Sometime around 2012, when I was in my sixties, I was approached by the Head of the Intellectual Property Department of the Universidad Austral Law School in Argentina. He invited me to come to BA once a year and teach a master’s level course in biotechnology patent law. I gladly accepted. My yearly classes were full of students from all over Latin America. They loved the idea of learning (in Spanish) how US law was adapting to such a quickly evolving scientific field. I was an almost local teacher with two disparate backgrounds, science and law, a combination out of the ordinary in LatAm. This time I was back in BA as a professor, seen and respected. Gone were the troubled days of my adolescence or that time in 1970 when I could not recognize little Jorgito across my internal psychological ravine. I loved every minute.


During one of those trips, I sought out and had dinner with Rodolfo, an old friend. We had been together at UBA’s School of Exact Sciences in 1967, about a year before I emigrated. Back then, Rodo (for short) had been an aspiring mathematician turned software pioneer. As many top professionals from Argentina, Rodo’s job choices after graduation had been stark. He could either join the brain drain and emigrate, or make ends meet some other way. He stayed and had since become a successful businessman.


After dinner, over a cortado, which is a sort of macchiato but with milk instead of cream, he said, almost as an afterthought, “You know, Jorge, I still have a few of the pipes.”


“Pipes?” I asked, “What pipes?”


“Your father’s smoking pipes.

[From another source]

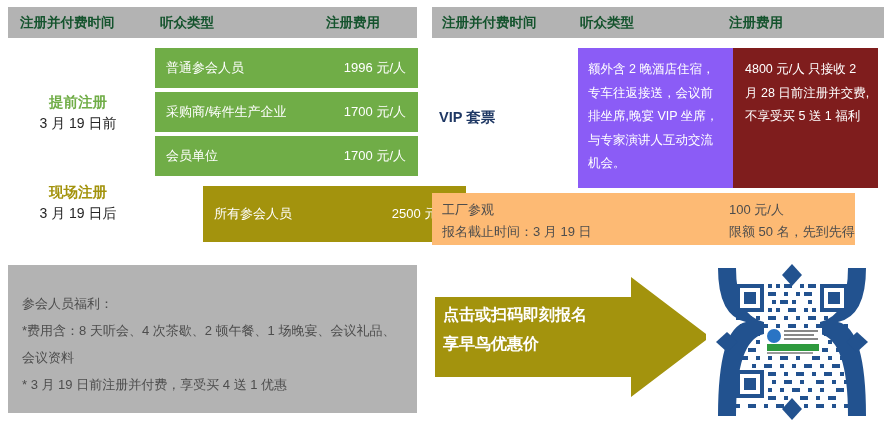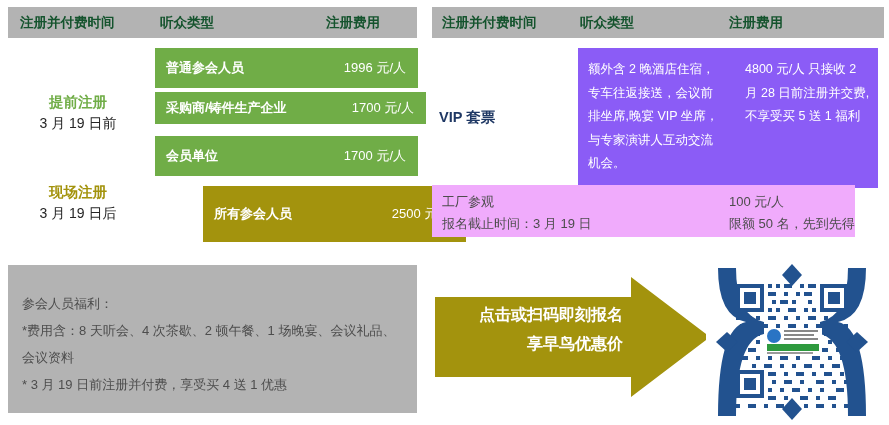"普通参会人员" .row-box .rb-name { font-weight: bold -> none }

Don’t you remember you gave a few to me when you left in 1968? . . . That’s what? . . . Forty-five years ago?”


As with all other objects that I had avoided over the years but which I now wanted back, I had forgotten about the pipes. I did not even remember that I had given them to Rodo. I was confused whether I had left them with him for safekeeping or as a gift. So, I finessed it.


“My god, you still have them?”


“Yes, I’ve been a collector all my life and they’re part of a large assortment of other stuff I have at home.” After that, Rodo remained silent.


I suddenly appreciated that he had become attached to the pipes and that he might have trouble letting go, since parting with them might disrupt his collection. I recognized then that Dad’s pipes were not mine anymore. I had to understand and respect that.


“You know, Rodo,” I said diplomatically. “Those pipes now mean so much to me. I didn’t realize when I left that I would some day see mi Viejo, my Old Man, in them. Would you consider letting me have one or two? That is a gift that I would cherish.”


Rodolfo smiled. “Of course!” he said, to my relief. Since he knew that I was leaving BA the next day, he added, “I’ll be in the US soon on business and I’ll bring you the pipes.” And to seal the deal, we hugged.


A few months later, I did get two of Dad’s pipes as a gift from Rodo. One is a classic Bulldog with a tapered bowl rim and a square shank. The other is more sophisticated; it is known as a Full Bent Hungarian, with a black stem and a shiny wooden bowl. My Old Man sure knew his pipes. As I unpacked them, the first thing I did was smell them, hoping to get a whiff of the spirit-infused tobaccos of his smoking years. Yet, nothing. Almost half a century had passed. But since their mouthpieces are well chewed from years of smoking, I at least can see the imprint of Dad’s teeth. And when I handle them these days, I remember that distinct aroma that Dad so loved.


Dad’s keychain with the MG initials has been put to good use. My daughter Mara, who is named after her grandfather Mauricio, carries his initials. She has turned the keychain into a necklace, which she wears proudly. I wear the red cufflinks whenever the occasion invites me to put on a fancy shirt with French cuffs. Whether at the opera or in court, Dad is there with me.


***


Looking at all of these objects of Dad’s, his cufflinks, key chains, and pipes, triggers a mixture of feelings: joy, sadness, and a bit of anxiety. Joy for having them back, sadness for the premature loss of my father and of the many things, such as his humidors, which I recklessly left behind. And the touch of anxiety suggests a trace of guilt, which still occasionally flares up when I remember his death. But transcending those feelings, the  objects bring back my stylish Old Man from Buenos Aires and the day he taught me to tie a proper Windsor.